INFORMATION ->

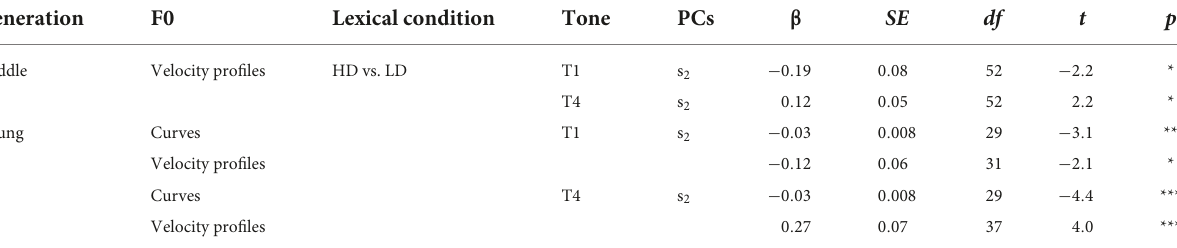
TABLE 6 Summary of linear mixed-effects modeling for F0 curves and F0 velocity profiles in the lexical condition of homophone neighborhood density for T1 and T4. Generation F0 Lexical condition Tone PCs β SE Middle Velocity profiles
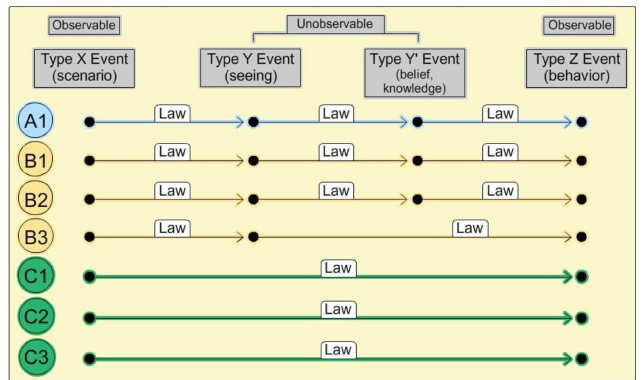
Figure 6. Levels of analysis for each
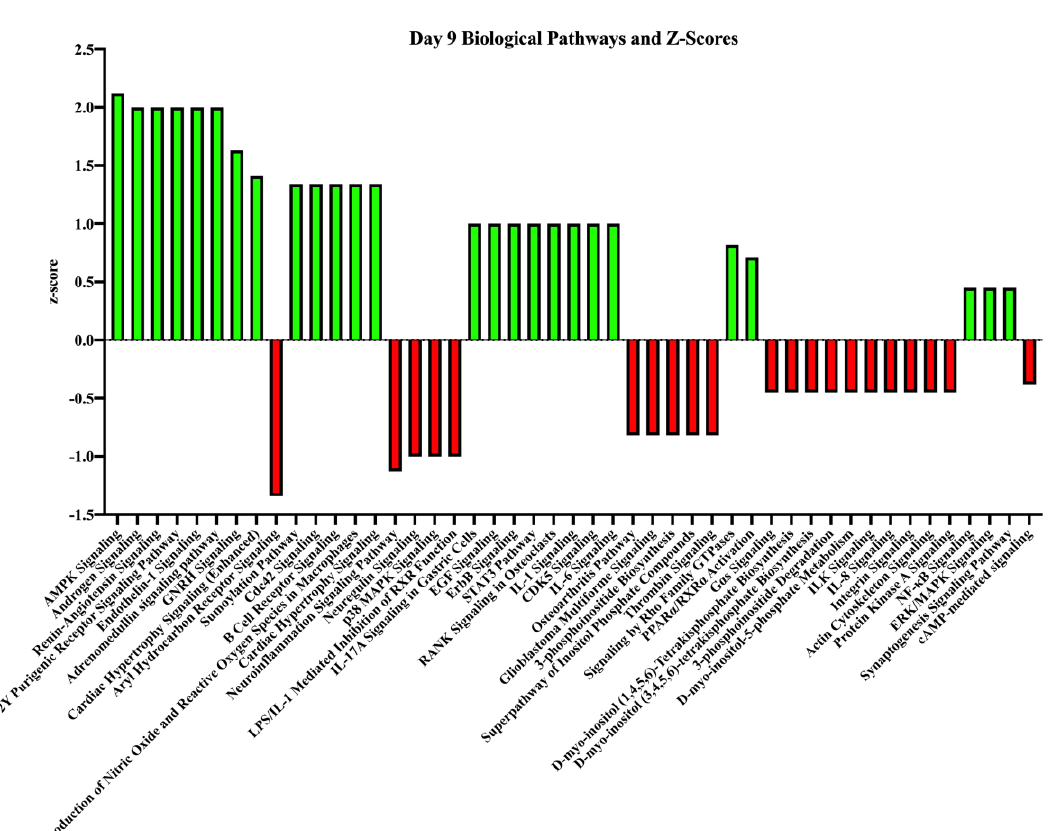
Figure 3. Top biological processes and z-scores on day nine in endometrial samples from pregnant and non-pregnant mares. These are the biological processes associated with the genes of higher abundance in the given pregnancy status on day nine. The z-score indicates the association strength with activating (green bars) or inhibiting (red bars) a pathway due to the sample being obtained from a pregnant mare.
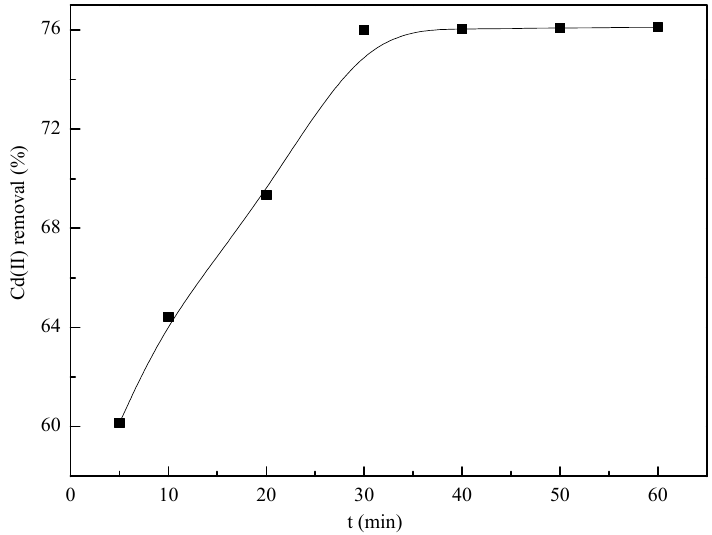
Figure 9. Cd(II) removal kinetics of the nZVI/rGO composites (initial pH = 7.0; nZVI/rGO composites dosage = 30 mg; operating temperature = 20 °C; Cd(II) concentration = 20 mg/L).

...

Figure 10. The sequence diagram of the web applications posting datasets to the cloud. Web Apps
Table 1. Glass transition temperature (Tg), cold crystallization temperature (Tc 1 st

---

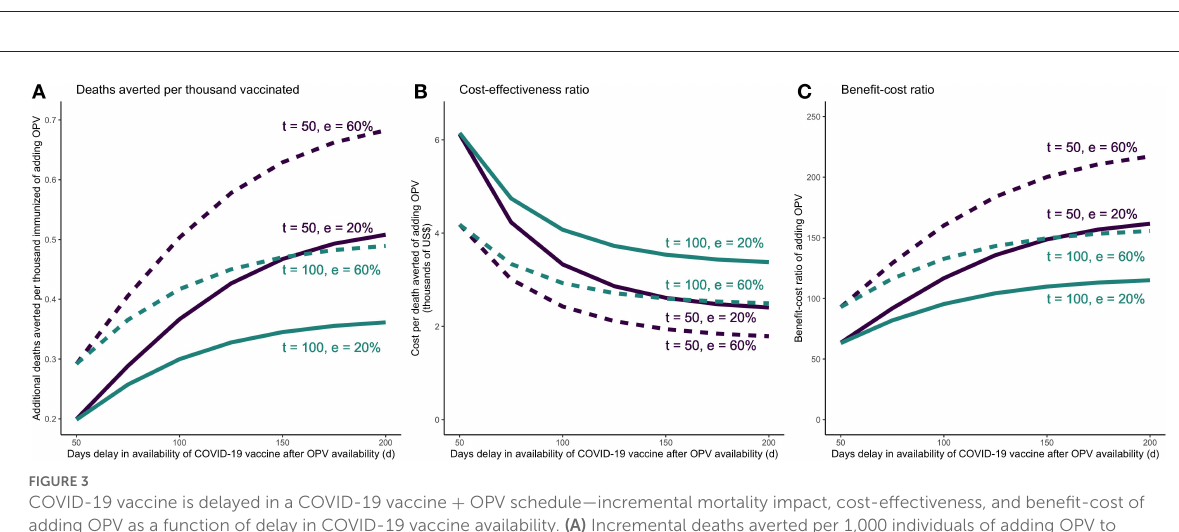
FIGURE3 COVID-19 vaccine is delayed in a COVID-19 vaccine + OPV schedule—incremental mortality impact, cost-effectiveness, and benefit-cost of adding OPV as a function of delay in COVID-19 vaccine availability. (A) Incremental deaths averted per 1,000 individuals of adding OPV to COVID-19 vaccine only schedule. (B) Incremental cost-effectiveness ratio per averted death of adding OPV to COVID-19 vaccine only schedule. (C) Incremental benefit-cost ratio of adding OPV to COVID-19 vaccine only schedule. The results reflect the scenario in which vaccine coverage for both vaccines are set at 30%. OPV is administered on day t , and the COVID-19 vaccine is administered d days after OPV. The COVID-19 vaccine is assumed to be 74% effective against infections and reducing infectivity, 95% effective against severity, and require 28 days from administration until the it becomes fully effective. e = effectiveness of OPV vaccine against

WHAT IS REQUIRED ->
In the listing above, find the line containing "TABLE 6 Summary" and the line containing "Figure 9. Cd(II)", then print exactly those two lines and every line between them, minus the pictures.

SOLUTION FOR THIS TASK ->
TABLE 6 Summary of linear mixed-effects modeling for F0 curves and F0 velocity profiles in the lexical condition of homophone neighborhood density for T1 and T4. Generation F0 Lexical condition Tone PCs β SE Middle Velocity profiles
Figure 6. Levels of analysis for each
Figure 3. Top biological processes and z-scores on day nine in endometrial samples from pregnant and non-pregnant mares. These are the biological processes associated with the genes of higher abundance in the given pregnancy status on day nine. The z-score indicates the association strength with activating (green bars) or inhibiting (red bars) a pathway due to the sample being obtained from a pregnant mare.
Figure 9. Cd(II) removal kinetics of the nZVI/rGO composites (initial pH = 7.0; nZVI/rGO composites dosage = 30 mg; operating temperature = 20 °C; Cd(II) concentration = 20 mg/L).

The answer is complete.